When a user requests a cold file, restore it from Glacier (takes seconds for Glacier Instant, hours for Deep Archive) and temporarily promote it back to hot storage.

Scaling the Metadata Service

The metadata service handles every file operation and is the most likely bottleneck.

Sharding by user_id. Each shard holds all files for a set of users. File operations only touch one shard (all within the same user’s namespace). Shared files need cross-shard lookups, but reads dominate writes.

Caching. Cache file metadata aggressively in Redis. File listings, chunk mappings, and permission checks are all highly cacheable. Invalidate on write.

Database choice. MySQL or PostgreSQL with read replicas. The metadata schema is relational (files, chunks, shares all reference each other). NoSQL would make many queries harder without meaningful benefit.

class MetadataCache:
    def get_file(self, user_id: str, file_path: str) -> dict:
        cache_key = f"file:{user_id}:{file_path}"
        cached = self.redis.get(cache_key)
        if cached:
            return json.loads(cached)

        result = self.db.query_one(
            "SELECT * FROM files WHERE user_id = %s AND file_path = %s",
            (user_id, file_path)
        )
        if result:
            self.redis.setex(cache_key, 3600, json.dumps(result))
        return result

    def invalidate(self, user_id: str, file_path: str):
        self.redis.delete(f"file:{user_id}:{file_path}")
        self.redis.delete(f"filelist:{user_id}:{os.path.dirname(file_path)}")

Key Takeaways

  • Split files into 4MB chunks using content-defined chunking. This enables deduplication, delta sync, resumable transfers, and efficient versioning.
  • Deduplicate at the chunk level using SHA-256 hashes as content addresses. Identical chunks are stored once regardless of how many files or users reference them. This saves 30-50% storage in practice.
  • Delta sync means uploading only changed chunks. Editing one paragraph of a 100MB file transfers 4MB, not 100MB. This is the biggest bandwidth win.
  • The metadata service is the brain. It maps files to chunks, tracks versions, and enforces permissions. Shard by user_id, cache aggressively, and use a relational database.
  • Sync via long polling or WebSocket.
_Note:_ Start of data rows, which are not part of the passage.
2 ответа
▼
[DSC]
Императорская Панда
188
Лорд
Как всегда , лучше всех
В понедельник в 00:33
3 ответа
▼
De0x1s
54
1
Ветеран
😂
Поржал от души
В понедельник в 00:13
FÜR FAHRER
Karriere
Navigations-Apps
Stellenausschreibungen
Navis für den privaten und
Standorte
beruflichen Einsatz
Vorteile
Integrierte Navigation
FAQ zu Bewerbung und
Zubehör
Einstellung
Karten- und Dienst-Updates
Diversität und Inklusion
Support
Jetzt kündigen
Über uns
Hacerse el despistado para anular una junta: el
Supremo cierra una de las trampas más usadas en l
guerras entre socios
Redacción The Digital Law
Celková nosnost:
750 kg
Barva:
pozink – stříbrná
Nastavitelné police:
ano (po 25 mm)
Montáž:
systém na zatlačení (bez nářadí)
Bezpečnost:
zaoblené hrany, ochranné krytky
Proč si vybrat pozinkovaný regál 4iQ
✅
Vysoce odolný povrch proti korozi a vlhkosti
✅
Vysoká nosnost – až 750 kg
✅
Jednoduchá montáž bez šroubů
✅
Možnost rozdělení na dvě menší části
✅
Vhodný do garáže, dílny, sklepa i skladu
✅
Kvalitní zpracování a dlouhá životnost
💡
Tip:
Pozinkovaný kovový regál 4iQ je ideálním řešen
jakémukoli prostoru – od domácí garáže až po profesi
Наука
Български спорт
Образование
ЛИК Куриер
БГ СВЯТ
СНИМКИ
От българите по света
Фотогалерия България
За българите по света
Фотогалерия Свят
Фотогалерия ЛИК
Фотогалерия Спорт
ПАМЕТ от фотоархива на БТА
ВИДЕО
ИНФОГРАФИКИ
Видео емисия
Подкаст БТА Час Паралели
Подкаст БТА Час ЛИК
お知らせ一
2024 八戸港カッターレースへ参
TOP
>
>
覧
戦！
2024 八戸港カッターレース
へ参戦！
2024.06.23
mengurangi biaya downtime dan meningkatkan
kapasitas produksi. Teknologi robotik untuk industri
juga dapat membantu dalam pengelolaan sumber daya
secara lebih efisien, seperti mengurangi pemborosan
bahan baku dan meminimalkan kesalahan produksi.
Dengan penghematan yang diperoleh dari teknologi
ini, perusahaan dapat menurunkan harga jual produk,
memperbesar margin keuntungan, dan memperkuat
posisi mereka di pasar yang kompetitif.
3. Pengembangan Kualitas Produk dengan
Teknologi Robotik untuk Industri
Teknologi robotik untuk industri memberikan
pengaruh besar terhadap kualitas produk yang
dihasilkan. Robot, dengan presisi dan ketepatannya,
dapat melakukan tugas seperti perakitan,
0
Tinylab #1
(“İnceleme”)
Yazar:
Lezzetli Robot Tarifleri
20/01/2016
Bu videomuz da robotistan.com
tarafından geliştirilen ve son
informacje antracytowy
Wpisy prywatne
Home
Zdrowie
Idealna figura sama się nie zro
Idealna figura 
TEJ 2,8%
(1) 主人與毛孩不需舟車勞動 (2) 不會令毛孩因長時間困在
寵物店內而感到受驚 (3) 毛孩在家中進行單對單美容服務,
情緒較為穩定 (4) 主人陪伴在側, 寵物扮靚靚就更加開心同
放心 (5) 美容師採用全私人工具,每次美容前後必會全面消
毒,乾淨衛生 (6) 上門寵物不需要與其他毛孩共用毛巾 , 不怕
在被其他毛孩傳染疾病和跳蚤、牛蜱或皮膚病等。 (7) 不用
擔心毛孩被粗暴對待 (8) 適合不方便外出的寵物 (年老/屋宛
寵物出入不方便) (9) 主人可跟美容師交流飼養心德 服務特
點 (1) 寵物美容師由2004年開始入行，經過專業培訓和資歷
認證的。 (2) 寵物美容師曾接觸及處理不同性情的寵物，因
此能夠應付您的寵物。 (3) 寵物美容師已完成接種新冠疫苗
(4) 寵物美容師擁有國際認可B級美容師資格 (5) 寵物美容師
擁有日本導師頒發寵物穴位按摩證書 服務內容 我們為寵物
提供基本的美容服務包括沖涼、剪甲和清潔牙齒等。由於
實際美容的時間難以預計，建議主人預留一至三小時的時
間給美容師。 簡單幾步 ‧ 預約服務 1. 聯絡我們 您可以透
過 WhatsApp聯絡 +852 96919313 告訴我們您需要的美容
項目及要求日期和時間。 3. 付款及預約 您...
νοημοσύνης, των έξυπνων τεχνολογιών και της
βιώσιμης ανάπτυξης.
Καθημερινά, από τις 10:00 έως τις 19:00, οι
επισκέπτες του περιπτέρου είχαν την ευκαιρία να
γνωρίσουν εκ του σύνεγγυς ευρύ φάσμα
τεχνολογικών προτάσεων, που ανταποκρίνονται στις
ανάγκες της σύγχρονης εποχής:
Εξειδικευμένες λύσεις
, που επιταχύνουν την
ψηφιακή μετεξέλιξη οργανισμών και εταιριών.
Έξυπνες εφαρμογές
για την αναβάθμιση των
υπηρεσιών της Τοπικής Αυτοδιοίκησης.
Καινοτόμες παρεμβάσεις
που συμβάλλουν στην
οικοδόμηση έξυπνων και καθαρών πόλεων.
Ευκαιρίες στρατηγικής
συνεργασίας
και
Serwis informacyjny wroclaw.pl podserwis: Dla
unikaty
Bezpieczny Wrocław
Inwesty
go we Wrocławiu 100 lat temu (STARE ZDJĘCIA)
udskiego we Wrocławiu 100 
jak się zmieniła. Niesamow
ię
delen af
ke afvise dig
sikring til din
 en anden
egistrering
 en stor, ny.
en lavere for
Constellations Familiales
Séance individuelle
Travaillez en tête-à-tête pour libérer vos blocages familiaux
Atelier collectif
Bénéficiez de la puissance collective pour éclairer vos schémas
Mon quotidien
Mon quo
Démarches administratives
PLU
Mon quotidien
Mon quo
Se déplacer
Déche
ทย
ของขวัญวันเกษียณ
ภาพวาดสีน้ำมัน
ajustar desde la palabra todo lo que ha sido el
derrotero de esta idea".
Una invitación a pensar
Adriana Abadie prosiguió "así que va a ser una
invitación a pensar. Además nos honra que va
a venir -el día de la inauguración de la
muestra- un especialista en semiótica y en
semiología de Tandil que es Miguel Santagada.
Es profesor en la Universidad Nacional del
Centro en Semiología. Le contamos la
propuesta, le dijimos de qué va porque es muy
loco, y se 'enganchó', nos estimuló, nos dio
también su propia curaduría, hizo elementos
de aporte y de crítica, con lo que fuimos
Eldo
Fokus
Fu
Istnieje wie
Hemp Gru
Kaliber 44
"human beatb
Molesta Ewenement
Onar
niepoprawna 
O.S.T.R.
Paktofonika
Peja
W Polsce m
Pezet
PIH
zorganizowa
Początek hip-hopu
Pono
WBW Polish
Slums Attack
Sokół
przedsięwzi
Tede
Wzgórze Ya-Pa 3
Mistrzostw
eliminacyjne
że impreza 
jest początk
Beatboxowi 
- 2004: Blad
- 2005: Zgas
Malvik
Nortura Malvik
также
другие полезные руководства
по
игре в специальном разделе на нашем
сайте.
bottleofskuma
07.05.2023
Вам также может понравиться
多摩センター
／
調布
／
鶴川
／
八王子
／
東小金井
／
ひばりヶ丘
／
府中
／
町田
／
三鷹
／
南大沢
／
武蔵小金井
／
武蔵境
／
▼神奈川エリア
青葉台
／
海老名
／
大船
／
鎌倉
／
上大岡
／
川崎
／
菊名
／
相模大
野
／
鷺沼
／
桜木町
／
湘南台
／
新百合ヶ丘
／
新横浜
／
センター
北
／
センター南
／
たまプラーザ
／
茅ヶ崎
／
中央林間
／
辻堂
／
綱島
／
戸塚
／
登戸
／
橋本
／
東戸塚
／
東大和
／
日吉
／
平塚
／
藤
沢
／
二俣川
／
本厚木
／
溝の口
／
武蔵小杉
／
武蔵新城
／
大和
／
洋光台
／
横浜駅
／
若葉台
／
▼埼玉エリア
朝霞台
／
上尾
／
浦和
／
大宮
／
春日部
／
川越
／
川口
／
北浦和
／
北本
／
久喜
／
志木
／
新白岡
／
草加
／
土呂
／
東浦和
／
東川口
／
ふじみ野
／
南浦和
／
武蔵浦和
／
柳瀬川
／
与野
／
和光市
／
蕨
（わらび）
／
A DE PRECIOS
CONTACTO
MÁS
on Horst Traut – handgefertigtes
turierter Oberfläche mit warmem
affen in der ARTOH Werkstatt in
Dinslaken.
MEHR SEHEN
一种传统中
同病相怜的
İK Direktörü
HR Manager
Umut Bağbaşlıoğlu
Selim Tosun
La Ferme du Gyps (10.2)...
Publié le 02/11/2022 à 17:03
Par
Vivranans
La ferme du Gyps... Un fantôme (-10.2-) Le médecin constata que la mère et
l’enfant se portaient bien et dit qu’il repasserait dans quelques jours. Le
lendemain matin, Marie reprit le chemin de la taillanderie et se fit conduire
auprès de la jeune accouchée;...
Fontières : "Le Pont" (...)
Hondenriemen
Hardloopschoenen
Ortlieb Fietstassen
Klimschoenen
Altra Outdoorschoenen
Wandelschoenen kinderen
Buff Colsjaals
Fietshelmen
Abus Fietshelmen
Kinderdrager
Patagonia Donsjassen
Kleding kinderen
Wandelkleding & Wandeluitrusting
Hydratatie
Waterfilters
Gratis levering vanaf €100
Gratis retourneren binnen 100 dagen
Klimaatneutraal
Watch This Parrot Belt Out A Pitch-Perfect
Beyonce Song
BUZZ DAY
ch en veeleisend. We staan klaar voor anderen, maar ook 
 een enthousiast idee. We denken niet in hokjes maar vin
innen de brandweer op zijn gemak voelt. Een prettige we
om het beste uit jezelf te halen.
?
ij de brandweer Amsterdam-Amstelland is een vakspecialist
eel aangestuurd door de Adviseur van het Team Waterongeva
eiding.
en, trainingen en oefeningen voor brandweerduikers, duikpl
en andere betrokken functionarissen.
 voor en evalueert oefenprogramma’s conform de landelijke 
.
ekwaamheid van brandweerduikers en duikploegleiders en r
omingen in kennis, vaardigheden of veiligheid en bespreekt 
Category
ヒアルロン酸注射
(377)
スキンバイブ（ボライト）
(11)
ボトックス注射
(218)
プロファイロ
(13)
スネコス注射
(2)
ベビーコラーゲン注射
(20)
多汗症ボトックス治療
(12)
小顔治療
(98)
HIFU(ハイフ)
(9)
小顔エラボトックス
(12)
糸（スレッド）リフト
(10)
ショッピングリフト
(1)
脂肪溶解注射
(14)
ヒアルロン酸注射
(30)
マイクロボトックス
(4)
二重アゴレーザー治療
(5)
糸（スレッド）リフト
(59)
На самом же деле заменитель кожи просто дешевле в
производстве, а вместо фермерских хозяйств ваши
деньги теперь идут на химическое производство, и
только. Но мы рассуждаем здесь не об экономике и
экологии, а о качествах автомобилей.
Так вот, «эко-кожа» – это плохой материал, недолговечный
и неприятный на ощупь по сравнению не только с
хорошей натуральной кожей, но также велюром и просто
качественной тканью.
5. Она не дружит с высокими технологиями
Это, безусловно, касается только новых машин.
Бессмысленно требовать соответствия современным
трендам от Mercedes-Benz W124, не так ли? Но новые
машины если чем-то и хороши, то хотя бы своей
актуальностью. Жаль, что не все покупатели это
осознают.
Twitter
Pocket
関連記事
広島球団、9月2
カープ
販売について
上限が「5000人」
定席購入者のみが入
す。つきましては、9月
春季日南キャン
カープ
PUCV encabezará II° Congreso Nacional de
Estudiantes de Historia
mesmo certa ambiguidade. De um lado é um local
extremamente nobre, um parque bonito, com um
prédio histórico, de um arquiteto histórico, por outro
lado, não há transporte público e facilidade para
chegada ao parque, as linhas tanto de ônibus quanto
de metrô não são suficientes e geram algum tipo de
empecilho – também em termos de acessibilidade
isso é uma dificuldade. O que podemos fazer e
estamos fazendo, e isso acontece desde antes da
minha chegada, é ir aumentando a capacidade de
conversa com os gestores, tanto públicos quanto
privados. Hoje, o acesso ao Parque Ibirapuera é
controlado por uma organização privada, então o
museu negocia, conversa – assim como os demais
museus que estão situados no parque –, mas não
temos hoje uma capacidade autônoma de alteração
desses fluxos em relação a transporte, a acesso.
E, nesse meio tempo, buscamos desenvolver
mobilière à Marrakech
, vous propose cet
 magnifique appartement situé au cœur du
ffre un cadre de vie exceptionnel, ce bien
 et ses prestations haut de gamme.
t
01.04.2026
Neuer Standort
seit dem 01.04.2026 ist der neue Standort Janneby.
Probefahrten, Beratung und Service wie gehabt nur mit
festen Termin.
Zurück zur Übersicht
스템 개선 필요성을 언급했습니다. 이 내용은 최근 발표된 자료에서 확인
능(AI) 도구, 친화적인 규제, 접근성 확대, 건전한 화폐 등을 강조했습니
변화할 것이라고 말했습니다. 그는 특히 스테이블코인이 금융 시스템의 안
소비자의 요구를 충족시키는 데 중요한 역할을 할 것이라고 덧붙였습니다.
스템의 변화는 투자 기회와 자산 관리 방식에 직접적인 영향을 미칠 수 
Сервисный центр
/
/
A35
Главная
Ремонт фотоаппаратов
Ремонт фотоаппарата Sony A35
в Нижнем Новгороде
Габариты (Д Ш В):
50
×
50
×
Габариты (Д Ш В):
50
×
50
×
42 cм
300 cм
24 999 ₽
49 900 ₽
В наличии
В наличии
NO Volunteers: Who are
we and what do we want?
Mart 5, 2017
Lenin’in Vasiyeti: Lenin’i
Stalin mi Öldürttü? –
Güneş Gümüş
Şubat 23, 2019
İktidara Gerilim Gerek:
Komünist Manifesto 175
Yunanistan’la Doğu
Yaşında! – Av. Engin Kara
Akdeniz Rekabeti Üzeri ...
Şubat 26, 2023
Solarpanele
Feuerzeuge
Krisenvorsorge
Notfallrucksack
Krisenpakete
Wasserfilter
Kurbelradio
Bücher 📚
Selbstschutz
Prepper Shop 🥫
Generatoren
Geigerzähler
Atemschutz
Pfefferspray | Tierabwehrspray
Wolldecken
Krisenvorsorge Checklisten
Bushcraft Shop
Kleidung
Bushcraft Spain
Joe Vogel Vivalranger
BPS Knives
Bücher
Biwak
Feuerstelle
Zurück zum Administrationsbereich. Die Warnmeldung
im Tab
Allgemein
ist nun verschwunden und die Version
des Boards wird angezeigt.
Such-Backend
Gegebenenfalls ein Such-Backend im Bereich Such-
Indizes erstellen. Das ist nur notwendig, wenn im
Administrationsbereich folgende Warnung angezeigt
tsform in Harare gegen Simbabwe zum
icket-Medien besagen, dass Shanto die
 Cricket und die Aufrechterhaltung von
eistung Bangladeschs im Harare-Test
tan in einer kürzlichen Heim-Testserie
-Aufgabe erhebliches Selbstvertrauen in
Maintain a per-user change log with monotonic cursors so clients can resume from where they left off.
  • Handle conflicts with conflict copies (Dropbox approach) for safety, or last-writer-wins for simplicity. Always preserve both versions in the version history.
  • Version history is cheap when chunks are reference counted. Restoring an old version just creates new metadata pointing to existing chunks — no data copying.
  • Storage tiering (hot/warm/cold) is essential at petabyte scale. Move untouched files to Glacier automatically, but design for fast retrieval when users need them.
  • The hardest parts of this system are sync ordering (ensuring all devices converge to the same state) and garbage collection (safely deleting chunks only when no versions reference them).